((

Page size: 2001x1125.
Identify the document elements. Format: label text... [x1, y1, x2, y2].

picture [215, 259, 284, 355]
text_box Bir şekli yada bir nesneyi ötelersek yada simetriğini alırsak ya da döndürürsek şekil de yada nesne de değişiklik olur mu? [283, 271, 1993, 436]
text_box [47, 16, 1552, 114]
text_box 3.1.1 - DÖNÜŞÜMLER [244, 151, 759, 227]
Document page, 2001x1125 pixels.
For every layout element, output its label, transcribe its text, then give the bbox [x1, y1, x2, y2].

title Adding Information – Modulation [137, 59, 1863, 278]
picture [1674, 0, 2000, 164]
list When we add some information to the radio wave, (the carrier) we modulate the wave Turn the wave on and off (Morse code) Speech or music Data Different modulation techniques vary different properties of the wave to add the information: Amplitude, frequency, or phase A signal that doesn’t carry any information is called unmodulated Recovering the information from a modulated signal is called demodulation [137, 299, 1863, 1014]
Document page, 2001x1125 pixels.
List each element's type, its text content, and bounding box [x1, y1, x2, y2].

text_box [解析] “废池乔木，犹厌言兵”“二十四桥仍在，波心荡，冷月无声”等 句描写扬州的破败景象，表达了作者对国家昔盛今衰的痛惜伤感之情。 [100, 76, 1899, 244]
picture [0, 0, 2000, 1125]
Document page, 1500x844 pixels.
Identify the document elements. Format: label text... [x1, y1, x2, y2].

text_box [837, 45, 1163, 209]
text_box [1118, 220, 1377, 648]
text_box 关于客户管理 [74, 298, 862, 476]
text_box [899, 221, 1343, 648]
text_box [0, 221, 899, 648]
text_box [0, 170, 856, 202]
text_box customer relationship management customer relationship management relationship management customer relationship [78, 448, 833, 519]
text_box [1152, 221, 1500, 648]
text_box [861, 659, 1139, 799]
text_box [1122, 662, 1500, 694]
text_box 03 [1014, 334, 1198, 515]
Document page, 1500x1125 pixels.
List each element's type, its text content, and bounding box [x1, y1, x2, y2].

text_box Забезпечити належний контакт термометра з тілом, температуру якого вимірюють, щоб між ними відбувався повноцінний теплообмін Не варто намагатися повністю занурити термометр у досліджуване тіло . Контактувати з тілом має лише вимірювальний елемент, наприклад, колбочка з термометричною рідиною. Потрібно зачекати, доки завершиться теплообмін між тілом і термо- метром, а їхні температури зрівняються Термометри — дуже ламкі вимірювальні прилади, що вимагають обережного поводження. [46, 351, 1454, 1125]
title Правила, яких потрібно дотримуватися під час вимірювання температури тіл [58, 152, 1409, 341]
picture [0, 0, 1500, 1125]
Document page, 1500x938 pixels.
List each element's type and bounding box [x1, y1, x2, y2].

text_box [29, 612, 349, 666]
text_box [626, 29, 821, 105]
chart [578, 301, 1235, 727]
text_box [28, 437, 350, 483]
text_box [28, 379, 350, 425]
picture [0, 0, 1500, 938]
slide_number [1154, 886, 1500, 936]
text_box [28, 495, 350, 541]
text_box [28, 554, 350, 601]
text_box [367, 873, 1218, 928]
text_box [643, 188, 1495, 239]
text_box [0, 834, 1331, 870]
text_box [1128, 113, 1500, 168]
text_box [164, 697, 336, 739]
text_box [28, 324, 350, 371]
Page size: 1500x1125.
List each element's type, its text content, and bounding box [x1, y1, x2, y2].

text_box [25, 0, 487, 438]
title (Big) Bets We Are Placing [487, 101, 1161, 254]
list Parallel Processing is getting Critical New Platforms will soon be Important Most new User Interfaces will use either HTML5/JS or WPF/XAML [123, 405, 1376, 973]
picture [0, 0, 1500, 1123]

))

» Work task
The expected answer is a copy of every line in the entries that holds the word "pixels".

» Response for this exercise
Document page, 2001x1125 pixels.
Document page, 2001x1125 pixels.
Document page, 1500x844 pixels.
Document page, 1500x1125 pixels.
Document page, 1500x938 pixels.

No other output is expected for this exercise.